Turquie : plus de 2 000 ans de prison requis contre Imamoğlu
Près de huit mois après l'arrestation du maire d'Istanbul Ekrem Imamoğlu, le Parquet turc a requis jusqu'à 2 430 ans d'emprisonnement contre le plus grand rival du président Erdoğan, selon la chaîne publique TRT. Des faits de corruption et la direction d'une organisation criminelle lui sont notamment reprochés. L'arrestation de cette figure du CHP, au printemps dernier, avait engendré des manifestations monstres dans tout le pays.
La présomption d'innocence n'existe plus
La seule chose qui est reprochée à Imamoğlu dans l'acte d'accusation, c'est d'avoir brigué et obtenu le poste de maire d'Istanbul, commente Cumhuriyet :
«La formulation de l'acte d'accusation montre que chaque étape entreprise par Imamoğlu pour remporter le scrutin est considérée comme un acte criminel. … En l'état actuel, on peut résumer la teneur globale de l'acte d'accusation en disant qu'il s'agit d'un texte éminemment politique. Sur le fond comme sur la forme, les principes du droit n'ont pas été respectés. La présomption d'innocence a été remplacée par la présomption de culpabilité. Au-delà des allégations faites pendant des mois par les médias progouvernementaux, il ne semble y avoir aucun nouvel élément de preuve.»
L'ambition politique serait-elle un crime ?
Le chef d'accusation est aussi ridicule que malhonnête, s'indigne le journaliste Timur Soykan dans Birgün :
«Pourquoi se met-on à vouloir criminaliser le fait de vouloir devenir président ? … Des milliers de personnes en Turquie et dans le monde ne rêvent-elles pas d'accéder au pouvoir politique ? Est-ce un crime de faire de la politique pour arriver au pouvoir ? Tayyip Erdoğan n'a-t-il pas lui-même fait carrière politique pour accéder à la mairie d'Istanbul, puis à la présidence ? A-t-il ainsi commis un crime ? Des dizaines de faits considérés par le Parquet comme répondant à la définition d''association de malfaiteurs cherchant à accéder à la présidence' ont été utilisés comme autant de preuves d'appartenance à une telle association.»
Erdoğan veut museler durablement ses rivaux
Le président turc veut imprimer sa marque au pays et se débarrasser définitivement des opposants, juge le quotidien Tages-Anzeiger :
«Erdoğan voulait en quelque sorte devenir le deuxième père fondateur de la République, créer quelque chose de radicalement nouveau, dans lequel les forces politiques de la vieille époque n'auraient plus leur place.
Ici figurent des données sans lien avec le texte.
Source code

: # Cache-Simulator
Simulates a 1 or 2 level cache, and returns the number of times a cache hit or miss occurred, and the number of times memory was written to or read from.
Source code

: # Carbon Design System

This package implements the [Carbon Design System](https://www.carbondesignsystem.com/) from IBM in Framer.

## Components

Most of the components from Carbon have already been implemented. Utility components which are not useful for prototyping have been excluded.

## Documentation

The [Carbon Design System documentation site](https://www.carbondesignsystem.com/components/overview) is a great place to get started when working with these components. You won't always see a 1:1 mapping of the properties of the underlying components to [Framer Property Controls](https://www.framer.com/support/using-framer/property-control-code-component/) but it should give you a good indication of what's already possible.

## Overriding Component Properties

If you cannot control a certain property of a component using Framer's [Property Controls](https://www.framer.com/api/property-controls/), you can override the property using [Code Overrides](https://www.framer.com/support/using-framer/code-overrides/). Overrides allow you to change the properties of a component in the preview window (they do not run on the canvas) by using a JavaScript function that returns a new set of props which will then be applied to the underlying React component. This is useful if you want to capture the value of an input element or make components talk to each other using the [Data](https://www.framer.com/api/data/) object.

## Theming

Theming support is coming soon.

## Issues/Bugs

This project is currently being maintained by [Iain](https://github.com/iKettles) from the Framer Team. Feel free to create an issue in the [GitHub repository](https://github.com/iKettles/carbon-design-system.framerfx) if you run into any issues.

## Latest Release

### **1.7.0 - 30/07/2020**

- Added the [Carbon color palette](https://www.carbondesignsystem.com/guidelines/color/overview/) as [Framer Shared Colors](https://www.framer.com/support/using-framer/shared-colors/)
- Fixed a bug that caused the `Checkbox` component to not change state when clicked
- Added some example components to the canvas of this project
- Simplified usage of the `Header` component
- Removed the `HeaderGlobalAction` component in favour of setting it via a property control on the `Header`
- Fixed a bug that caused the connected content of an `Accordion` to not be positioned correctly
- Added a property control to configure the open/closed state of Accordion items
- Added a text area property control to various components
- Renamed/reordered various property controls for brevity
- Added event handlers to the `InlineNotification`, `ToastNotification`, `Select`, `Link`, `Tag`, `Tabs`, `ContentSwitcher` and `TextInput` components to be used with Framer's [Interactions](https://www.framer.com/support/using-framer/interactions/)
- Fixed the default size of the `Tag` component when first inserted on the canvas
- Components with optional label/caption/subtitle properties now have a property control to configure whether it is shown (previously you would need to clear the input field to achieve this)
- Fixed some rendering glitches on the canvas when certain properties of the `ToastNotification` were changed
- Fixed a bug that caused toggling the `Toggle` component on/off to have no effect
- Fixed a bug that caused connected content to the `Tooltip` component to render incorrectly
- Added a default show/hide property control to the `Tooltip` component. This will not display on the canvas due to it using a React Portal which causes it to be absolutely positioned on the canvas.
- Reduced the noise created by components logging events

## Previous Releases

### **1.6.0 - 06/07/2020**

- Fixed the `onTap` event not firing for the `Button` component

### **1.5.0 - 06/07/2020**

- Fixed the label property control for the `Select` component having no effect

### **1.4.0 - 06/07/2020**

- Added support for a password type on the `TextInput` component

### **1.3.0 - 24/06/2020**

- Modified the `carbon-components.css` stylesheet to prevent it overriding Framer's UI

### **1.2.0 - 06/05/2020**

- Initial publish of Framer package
L'essor actuel du CHP, le plus ancien parti du pays, qui a remporté quasiment toutes les grandes villes aux municipales, doit tarauder Erdoğan. Dans la mesure où l'on peut sonder ses pensées, cela doit lui faire l'effet d'une défaite : la vieille République est encore là. Il n'est pas encore parvenu à l'éliminer complètement. Deux millénaires de prison pour İmamoğlu, que cela signifie-t-il ? Qu'Erdoğan veut définitivement construire un mur autour de son rival. Un mur susceptible de perdurer, et même de lui survivre.»
Aller à la rencontre des démocrates du pays
Maximilian Popp, ex-correspondant du magazine Der Spiegel à Istanbul, demande des prises de position claires :
«C'est précisément parce que la Turquie est si importante pour l'Allemagne et l'Europe qu'elle mérite qu'on se confronte aussi sérieusement à elle. Et cela signifie également qu'il faut s'atteler sans relâche au déclin de la démocratie dans le pays, rencontrer les représentants de la société civile (comme Merz l'a fait récemment), jeter des ponts entre l'Europe et les démocrates turc·que·s. Si le président turc neutralise son principal rival pour des raisons cousues de fil blanc, alors le chancelier allemand devra prendre position.»